▶ **What needs to be done**
Down to the last line below, give the listing again exactly.

▶ **Excerpted records**
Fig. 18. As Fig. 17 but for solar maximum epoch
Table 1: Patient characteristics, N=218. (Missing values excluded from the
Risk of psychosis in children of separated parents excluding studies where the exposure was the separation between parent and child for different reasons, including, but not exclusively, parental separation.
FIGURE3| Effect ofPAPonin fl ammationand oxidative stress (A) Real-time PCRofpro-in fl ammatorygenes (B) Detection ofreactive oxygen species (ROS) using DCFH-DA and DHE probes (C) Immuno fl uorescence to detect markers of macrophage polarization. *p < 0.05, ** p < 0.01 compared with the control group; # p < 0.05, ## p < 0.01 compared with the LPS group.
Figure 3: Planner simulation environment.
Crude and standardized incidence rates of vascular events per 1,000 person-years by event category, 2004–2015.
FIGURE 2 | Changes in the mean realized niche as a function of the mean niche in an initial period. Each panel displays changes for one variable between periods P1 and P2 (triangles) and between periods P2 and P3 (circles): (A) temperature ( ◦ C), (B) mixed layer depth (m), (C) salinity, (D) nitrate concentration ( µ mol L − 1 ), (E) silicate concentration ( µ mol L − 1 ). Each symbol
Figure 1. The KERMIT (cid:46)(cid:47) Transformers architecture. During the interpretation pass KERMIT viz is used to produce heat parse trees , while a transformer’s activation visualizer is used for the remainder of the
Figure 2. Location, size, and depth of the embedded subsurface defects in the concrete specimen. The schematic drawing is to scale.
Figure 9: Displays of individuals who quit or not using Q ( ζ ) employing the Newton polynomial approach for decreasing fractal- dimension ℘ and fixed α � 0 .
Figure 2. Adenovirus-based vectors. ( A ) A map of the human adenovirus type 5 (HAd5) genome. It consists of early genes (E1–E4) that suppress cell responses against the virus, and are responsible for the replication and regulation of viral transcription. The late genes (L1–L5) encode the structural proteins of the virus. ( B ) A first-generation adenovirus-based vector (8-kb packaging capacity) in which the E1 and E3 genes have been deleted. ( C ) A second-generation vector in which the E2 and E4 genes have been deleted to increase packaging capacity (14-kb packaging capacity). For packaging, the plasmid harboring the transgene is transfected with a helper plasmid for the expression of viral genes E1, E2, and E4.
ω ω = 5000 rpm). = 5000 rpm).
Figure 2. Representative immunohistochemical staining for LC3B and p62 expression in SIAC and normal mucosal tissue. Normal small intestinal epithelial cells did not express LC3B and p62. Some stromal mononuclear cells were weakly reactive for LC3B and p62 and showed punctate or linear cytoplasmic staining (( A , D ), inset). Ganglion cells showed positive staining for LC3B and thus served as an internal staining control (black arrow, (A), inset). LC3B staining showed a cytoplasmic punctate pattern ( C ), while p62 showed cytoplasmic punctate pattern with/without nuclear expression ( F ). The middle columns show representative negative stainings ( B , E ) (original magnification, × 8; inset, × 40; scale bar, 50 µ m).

▶ **Written response**
Fig. 18. As Fig. 17 but for solar maximum epoch
Table 1: Patient characteristics, N=218. (Missing values excluded from the
Risk of psychosis in children of separated parents excluding studies where the exposure was the separation between parent and child for different reasons, including, but not exclusively, parental separation.
FIGURE3| Effect ofPAPonin fl ammationand oxidative stress (A) Real-time PCRofpro-in fl ammatorygenes (B) Detection ofreactive oxygen species (ROS) using DCFH-DA and DHE probes (C) Immuno fl uorescence to detect markers of macrophage polarization. *p < 0.05, ** p < 0.01 compared with the control group; # p < 0.05, ## p < 0.01 compared with the LPS group.
Figure 3: Planner simulation environment.
Crude and standardized incidence rates of vascular events per 1,000 person-years by event category, 2004–2015.
FIGURE 2 | Changes in the mean realized niche as a function of the mean niche in an initial period. Each panel displays changes for one variable between periods P1 and P2 (triangles) and between periods P2 and P3 (circles): (A) temperature ( ◦ C), (B) mixed layer depth (m), (C) salinity, (D) nitrate concentration ( µ mol L − 1 ), (E) silicate concentration ( µ mol L − 1 ). Each symbol
Figure 1. The KERMIT (cid:46)(cid:47) Transformers architecture. During the interpretation pass KERMIT viz is used to produce heat parse trees , while a transformer’s activation visualizer is used for the remainder of the
Figure 2. Location, size, and depth of the embedded subsurface defects in the concrete specimen. The schematic drawing is to scale.
Figure 9: Displays of individuals who quit or not using Q ( ζ ) employing the Newton polynomial approach for decreasing fractal- dimension ℘ and fixed α � 0 .
Figure 2. Adenovirus-based vectors. ( A ) A map of the human adenovirus type 5 (HAd5) genome. It consists of early genes (E1–E4) that suppress cell responses against the virus, and are responsible for the replication and regulation of viral transcription. The late genes (L1–L5) encode the structural proteins of the virus. ( B ) A first-generation adenovirus-based vector (8-kb packaging capacity) in which the E1 and E3 genes have been deleted. ( C ) A second-generation vector in which the E2 and E4 genes have been deleted to increase packaging capacity (14-kb packaging capacity). For packaging, the plasmid harboring the transgene is transfected with a helper plasmid for the expression of viral genes E1, E2, and E4.
ω ω = 5000 rpm). = 5000 rpm).
Figure 2. Representative immunohistochemical staining for LC3B and p62 expression in SIAC and normal mucosal tissue. Normal small intestinal epithelial cells did not express LC3B and p62. Some stromal mononuclear cells were weakly reactive for LC3B and p62 and showed punctate or linear cytoplasmic staining (( A , D ), inset). Ganglion cells showed positive staining for LC3B and thus served as an internal staining control (black arrow, (A), inset). LC3B staining showed a cytoplasmic punctate pattern ( C ), while p62 showed cytoplasmic punctate pattern with/without nuclear expression ( F ). The middle columns show representative negative stainings ( B , E ) (original magnification, × 8; inset, × 40; scale bar, 50 µ m).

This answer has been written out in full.